Route information
- Length: 0.4 km (0.25 mi; 1,300 ft)
- Existed: 1953–present

Major junctions
- East end: Marine Corps Air Station Iwakuni
- West end: National Route 188 in Iwakuni, Yamaguchi

Location
- Country: Japan

Highway system
- National highways of Japan; Expressways of Japan;
| ← National Route 188 |  | → National Route 190 |

= Japan National Route 189 =

Road in Yamaguchi prefecture, Japan

National Route 189 is a national highway of Japan in Iwakuni, Yamaguchi, connecting Marine Corps Air Station Iwakuni and Japan National Route 2, with a total length of 0.4 km.

==Overview==
Route 189 connects with the main gate of Marine Corps Air Station Iwakuni at the southernmost end, and with the Taiteishi intersection of Routes 2 and 188. Access to the commercial portion of Air Station Iwakuni is provided by the Yamaguchi Prefectural Route 110 Iwakuni Kintaikyo Airport Line.
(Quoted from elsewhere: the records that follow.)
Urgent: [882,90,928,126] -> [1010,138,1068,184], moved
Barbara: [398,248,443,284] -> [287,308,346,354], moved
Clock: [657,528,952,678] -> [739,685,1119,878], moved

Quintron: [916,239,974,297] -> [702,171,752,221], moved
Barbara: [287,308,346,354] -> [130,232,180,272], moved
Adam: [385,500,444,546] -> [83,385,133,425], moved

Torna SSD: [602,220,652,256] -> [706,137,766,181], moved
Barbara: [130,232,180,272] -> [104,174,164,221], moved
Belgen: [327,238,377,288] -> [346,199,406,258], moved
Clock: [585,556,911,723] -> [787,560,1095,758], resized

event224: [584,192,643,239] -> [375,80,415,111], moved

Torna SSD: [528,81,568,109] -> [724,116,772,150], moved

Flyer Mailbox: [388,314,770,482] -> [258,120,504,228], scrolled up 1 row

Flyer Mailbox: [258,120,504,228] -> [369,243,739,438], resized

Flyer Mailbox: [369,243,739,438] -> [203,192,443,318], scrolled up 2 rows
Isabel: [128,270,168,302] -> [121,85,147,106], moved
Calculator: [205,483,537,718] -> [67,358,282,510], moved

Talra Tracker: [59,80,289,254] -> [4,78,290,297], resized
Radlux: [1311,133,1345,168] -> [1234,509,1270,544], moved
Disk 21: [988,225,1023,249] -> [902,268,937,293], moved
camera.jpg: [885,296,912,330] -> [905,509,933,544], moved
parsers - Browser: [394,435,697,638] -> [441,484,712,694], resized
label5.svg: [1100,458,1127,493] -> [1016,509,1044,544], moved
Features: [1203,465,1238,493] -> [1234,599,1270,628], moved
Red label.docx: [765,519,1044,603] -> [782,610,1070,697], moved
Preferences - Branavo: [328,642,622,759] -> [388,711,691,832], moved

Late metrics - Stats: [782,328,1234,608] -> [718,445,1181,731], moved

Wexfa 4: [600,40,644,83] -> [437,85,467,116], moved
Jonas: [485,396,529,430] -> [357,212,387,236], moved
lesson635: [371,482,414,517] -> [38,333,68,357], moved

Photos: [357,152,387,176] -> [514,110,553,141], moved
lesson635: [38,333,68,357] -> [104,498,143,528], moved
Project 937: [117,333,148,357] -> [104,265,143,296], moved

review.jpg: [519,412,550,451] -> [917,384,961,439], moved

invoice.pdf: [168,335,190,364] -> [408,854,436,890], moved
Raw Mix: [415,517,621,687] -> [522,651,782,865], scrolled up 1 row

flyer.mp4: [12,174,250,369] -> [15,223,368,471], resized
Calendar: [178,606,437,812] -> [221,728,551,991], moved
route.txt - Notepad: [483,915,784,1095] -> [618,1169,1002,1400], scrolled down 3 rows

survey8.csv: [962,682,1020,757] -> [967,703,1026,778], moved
While the actual length of the road is 2.9 km, over 2.5 km of this overlaps with Japan National Route 188. The section of this route with no overlap is just 372 m long, making it the second-shortest national highway in Japan, longer than Route 174 by 185 m, and shorter than Route 130 by 110 m.

===Intersecting roads===

| Intersecting roads | Intersects to |  |
|---|---|---|
| Japan National Route 188 Overlapping section start | Kurumacho | Iwakuni Airport Entrance Intersection |
| Japan National Route 2 Japan National Route 187 Japan National Route 188 Overlapping section end | Japan National Route 188 | Tateishi Intersection/End of Route |

===Route Data===
Start and end points are as designated by ordinance.
- Start: Iwakuni Airport
- End: 1-Chome, Marifu, Iwakuni City
- Length: 0.4 km

==History==
Route 189 was opened in 1953, first designated as a second class national highway named Second-class National Route 189 Iwakuni Airport Line. At that time, Iwakuni Airport and Haneda Airport were the only two international airports in western Japan, making this an important road. As US military presence increased, gradually civilian aircraft were not allowed at the airport, until in 1967 civilian operations ceased.

Until 2010 the official end-point of Route 189 lay within the US military base at Iwakuni, causing road management and maintenance issues as the general public have no access. This was due to the original designation stating that the road ended before the platform where the national flag was hoisted, inside the main gate. In 2010 this was changed, with the road now officially ending at the main gate of the base.

In 2012 civilian operations from Iwakuni airport began once again with the construction of the Iwakuni Kintaikyo Airport terminal. Despite this, Route 189 remains unchanged, leaving it useless for civilians wishing to use the airport, who instead use Yamaguchi Prefectural Route 110.